July 10, 2011

Why your parents need to sign a release form before you can play in our backyard....

When Harry turned 4,  I bought a trampoline off eBay.  I was looking for cheap and delivered.  It arrived on the morning of his party,  an event attended by our enormous family who were quickly put to work assembling it.

It was a 16 foot trampoline.  Mr Woog and I watched in horror as it grew to fill pretty much our entire backyard.  It was a magnificent site and I believe it was visible from the moon, along with the Great Wall of China.  It was fit for the Beijing Olympics Trampolining Competition.  It housed the entire kid population of the party and later that night  UberKate and I,  fortified with spiritual refreshments,  decided to have a go.

We bounced once or twice before my pelvic floor gave way.

That was the first and last time I went on that trampoline.

Months later,  we were tired of the mammoth trampoline,  so I put it back up on Ebay ($1 reserve,  winner must come and dismantle) and a family from Katoomba came and took it away.  It gave us back our lawn but the Woogette's were less than impressed.
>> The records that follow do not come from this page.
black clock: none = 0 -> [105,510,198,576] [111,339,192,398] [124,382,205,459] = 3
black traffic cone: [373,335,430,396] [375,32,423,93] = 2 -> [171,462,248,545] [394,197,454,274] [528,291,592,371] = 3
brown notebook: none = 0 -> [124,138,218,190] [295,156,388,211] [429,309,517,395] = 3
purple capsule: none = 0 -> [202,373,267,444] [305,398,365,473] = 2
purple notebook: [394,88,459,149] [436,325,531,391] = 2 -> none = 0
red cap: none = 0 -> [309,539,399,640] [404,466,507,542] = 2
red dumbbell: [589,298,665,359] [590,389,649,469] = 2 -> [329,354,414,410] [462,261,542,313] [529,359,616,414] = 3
I gave myself a crash course in mathematics and decided an 8 foot trampoline was more suitable for our backyard,   so again it was delivered and we had a BBQ for our friends which was a guise again for them to come and help put it together.

Over the years,  that crap trampoline has devalued somewhat.  Friends who have been around since the start happily let their kids play on it and I believe this is because they have seen the deterioration so slowly and have not realised what a death trap it actually it.  When new school friends come over for a "Play Date" (whoever coined that phrase,  please proceed straight to the shit list) I see their mum's peer out into our backyard and look concerned.  Very concerned.  Because most of them have trampolines that look like this.


Not this........



Don't think it looks so bad? Let's take a closer look.....
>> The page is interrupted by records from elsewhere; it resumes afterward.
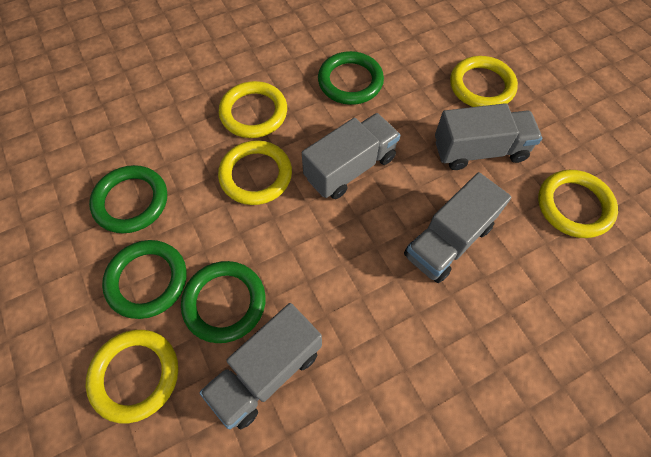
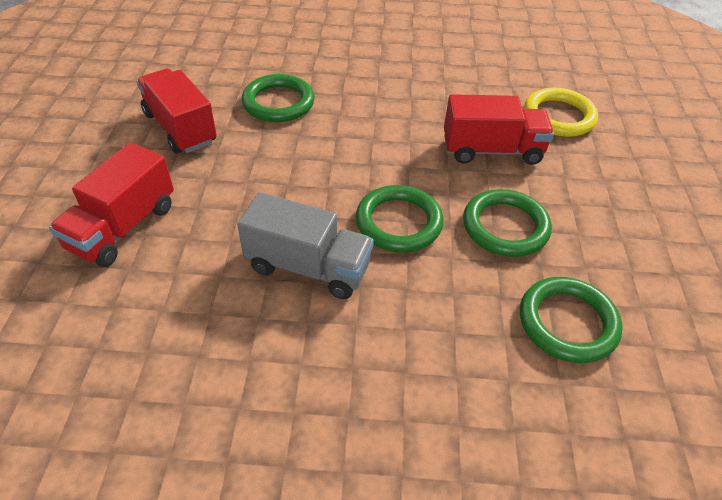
grey truck: [199,303,322,429] [302,113,400,199] [404,172,511,283] [435,103,542,170] = 4 -> [237,192,374,299] = 1
red truck: none = 0 -> [49,142,174,267] [136,68,217,153] [444,94,554,165] = 3
yellow ring: [86,330,178,423] [218,140,292,205] [219,81,287,138] [450,56,518,107] [538,170,618,238] = 5 -> [524,88,598,137] = 1

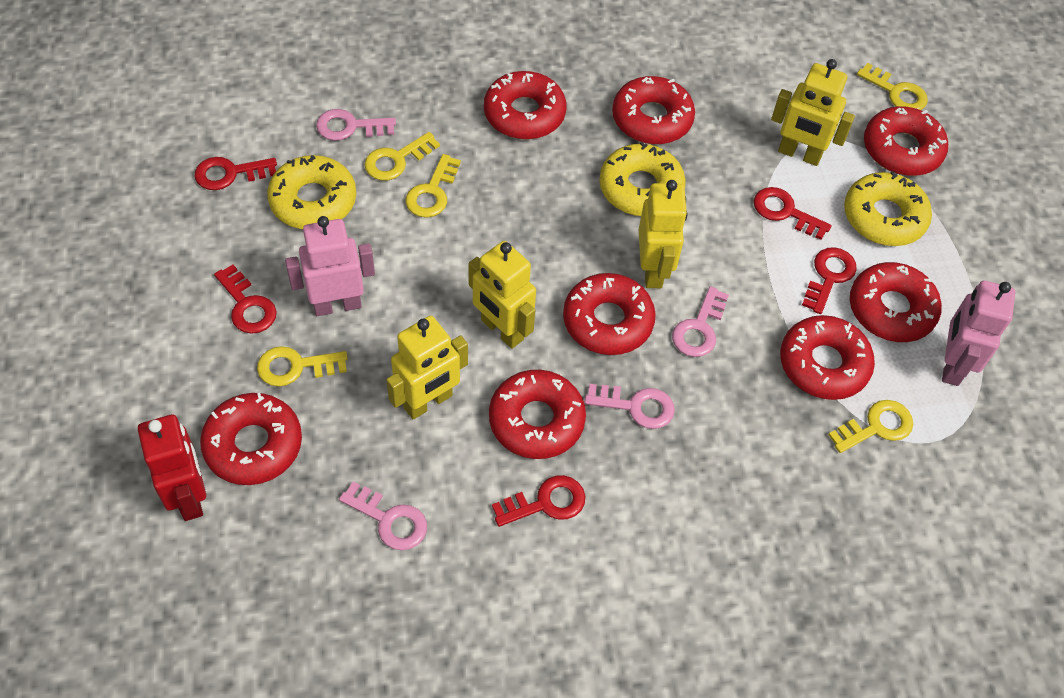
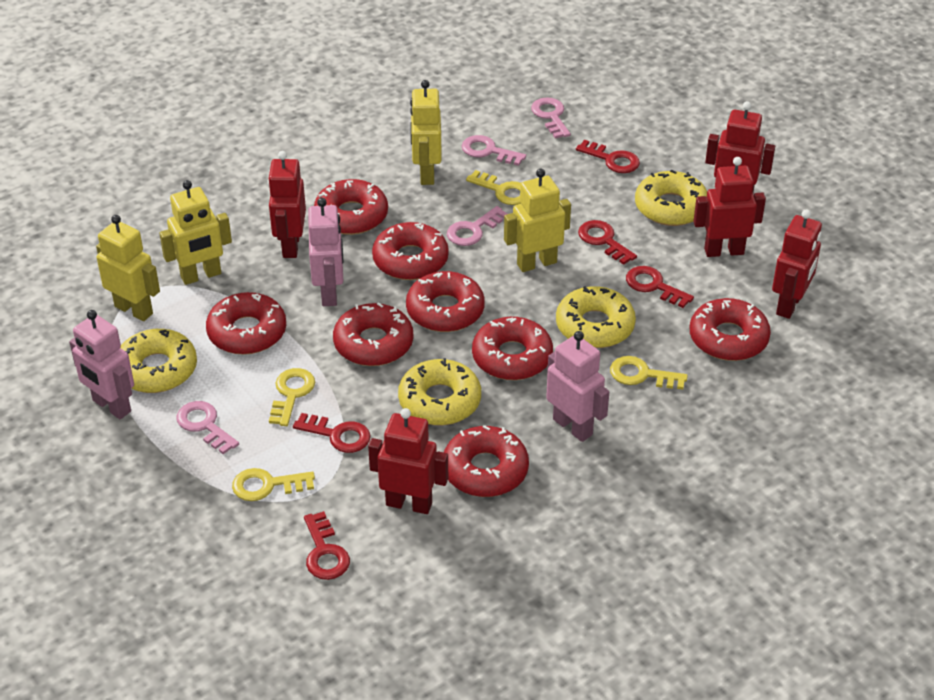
pink robot: [285,216,375,316] [942,280,1015,386] = 2 -> [69,310,134,419] [308,198,343,306] [546,331,609,442] = 3
red robot: [138,415,206,521] = 1 -> [268,151,306,258] [368,408,448,514] [693,157,766,257] [705,101,775,192] [772,209,822,319] = 5
yellow donut: [267,155,356,229] [599,142,686,216] [844,171,932,246] = 3 -> [120,329,197,393] [398,358,481,425] [556,286,636,348] [635,170,707,226] = 4
yellow key: [257,346,348,386] [364,132,440,180] [406,154,461,218] [828,400,913,453] [857,63,928,110] = 5 -> [232,468,315,501] [269,368,315,426] [466,170,521,205] [610,356,688,390] = 4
This is what is left of the zipper that you are supposed to do up to prevent your kids from flying out and straight into casualty.  Or what dogs like to munch on.


The net is slipping down the poles faster than Shane Warne drops his pants.  The poles used to be wrapped in soft foam so you do not smack your head on them and hurt yourself.


Those two elements combined means that the net has lost nearly all use and when you lean on it,  or worse fall into it,  you are in great danger of sustaining a brain injury.


The blue padding that covers the rusty springs remain,  tied on by one lonely Velcro strap.  That strap has saved lives. We love that strap.....



But I suppose the most unique feature is the extra entry and exit hole which the Woogette's added with a small pair of nail scissors that allows them not to argue anymore about who is to get in first.  Good one boys!  Remember the day you did that?  Mummy was so proud......

So that is our death trap that lives in our backyard.  So far (touch wood - hahaha Very funny Mr Woog,  get your hand off it.  It is not funny after the first time) we have had no need to make the trek to hospital. But it is starting to make my eyes hurt when I look out into the garden.

Have you got anything around your place that is way past it's used by date?